WHAT NEEDS TO BE DONE: Extract the rows below word for word, from the line containing "name author: (Cham. & Schltdl.) C.M. Weiller" through the line containing "collector number: 1829", with both of those lines included.

ENTRIES SHOWN:

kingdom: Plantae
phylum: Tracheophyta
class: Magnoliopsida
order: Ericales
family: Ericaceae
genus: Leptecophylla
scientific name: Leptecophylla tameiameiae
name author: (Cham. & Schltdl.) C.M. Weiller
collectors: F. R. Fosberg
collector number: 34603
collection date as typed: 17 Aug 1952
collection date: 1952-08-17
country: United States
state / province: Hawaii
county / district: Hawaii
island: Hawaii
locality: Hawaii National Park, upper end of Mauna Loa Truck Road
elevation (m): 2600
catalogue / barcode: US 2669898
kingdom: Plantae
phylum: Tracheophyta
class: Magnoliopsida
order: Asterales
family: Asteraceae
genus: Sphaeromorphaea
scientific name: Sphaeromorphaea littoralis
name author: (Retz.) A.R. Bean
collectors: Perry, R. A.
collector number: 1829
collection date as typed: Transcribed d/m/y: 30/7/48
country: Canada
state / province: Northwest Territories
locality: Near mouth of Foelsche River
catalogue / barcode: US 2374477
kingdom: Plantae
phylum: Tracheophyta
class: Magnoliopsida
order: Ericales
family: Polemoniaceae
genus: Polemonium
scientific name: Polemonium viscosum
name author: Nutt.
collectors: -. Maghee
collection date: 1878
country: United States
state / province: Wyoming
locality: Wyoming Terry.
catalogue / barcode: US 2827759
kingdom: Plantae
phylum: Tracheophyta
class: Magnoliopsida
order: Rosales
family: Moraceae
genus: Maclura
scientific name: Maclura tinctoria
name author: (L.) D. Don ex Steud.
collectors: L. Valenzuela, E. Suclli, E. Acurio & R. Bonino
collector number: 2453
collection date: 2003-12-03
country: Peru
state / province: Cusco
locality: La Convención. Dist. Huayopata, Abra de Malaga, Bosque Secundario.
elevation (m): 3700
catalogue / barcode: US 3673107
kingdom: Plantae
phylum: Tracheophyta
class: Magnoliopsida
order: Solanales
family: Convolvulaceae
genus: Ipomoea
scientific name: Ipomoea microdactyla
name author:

EXERCISE SOLUTION:
name author: (Cham. & Schltdl.) C.M. Weiller
collectors: F. R. Fosberg
collector number: 34603
collection date as typed: 17 Aug 1952
collection date: 1952-08-17
country: United States
state / province: Hawaii
county / district: Hawaii
island: Hawaii
locality: Hawaii National Park, upper end of Mauna Loa Truck Road
elevation (m): 2600
catalogue / barcode: US 2669898
kingdom: Plantae
phylum: Tracheophyta
class: Magnoliopsida
order: Asterales
family: Asteraceae
genus: Sphaeromorphaea
scientific name: Sphaeromorphaea littoralis
name author: (Retz.) A.R. Bean
collectors: Perry, R. A.
collector number: 1829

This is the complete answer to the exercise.